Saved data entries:
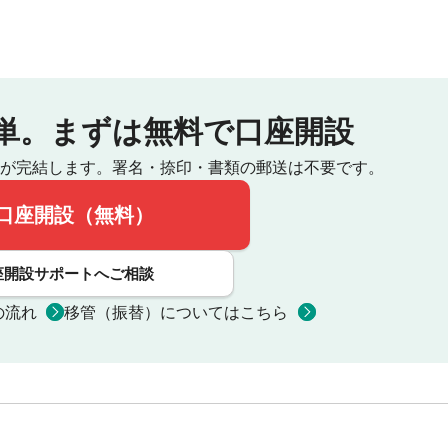
単。
まずは無料で口座開設
が完結します。
署名・捺印・書類の郵送は不要です。
口座開設（無料）
座開設サポートへご相談
の流れ
移管（振替）についてはこちら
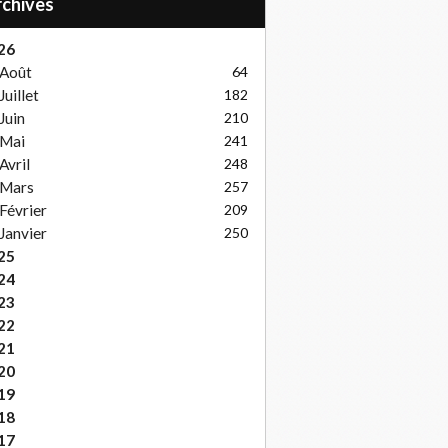
Archives
26
Août
64
Juillet
182
Juin
210
Mai
241
Avril
248
Mars
257
Février
209
Janvier
250
25
24
23
22
21
20
19
18
17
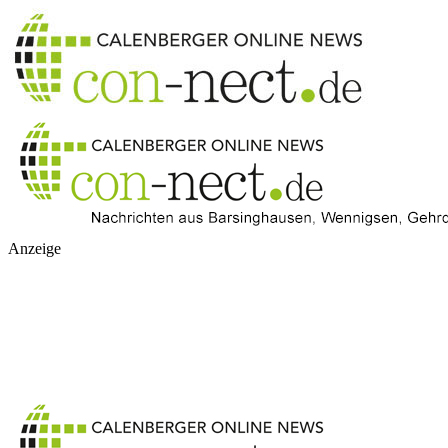
Anzeige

*Work instruction:*
Duplicate every line of the listing above without changing anything, and leave the pictures out of your copy.

*Output below:*
単。
まずは無料で口座開設
が完結します。
署名・捺印・書類の郵送は不要です。
口座開設（無料）
座開設サポートへご相談
の流れ
移管（振替）についてはこちら
Archives
26
Août
64
Juillet
182
Juin
210
Mai
241
Avril
248
Mars
257
Février
209
Janvier
250
25
24
23
22
21
20
19
18
17
Anzeige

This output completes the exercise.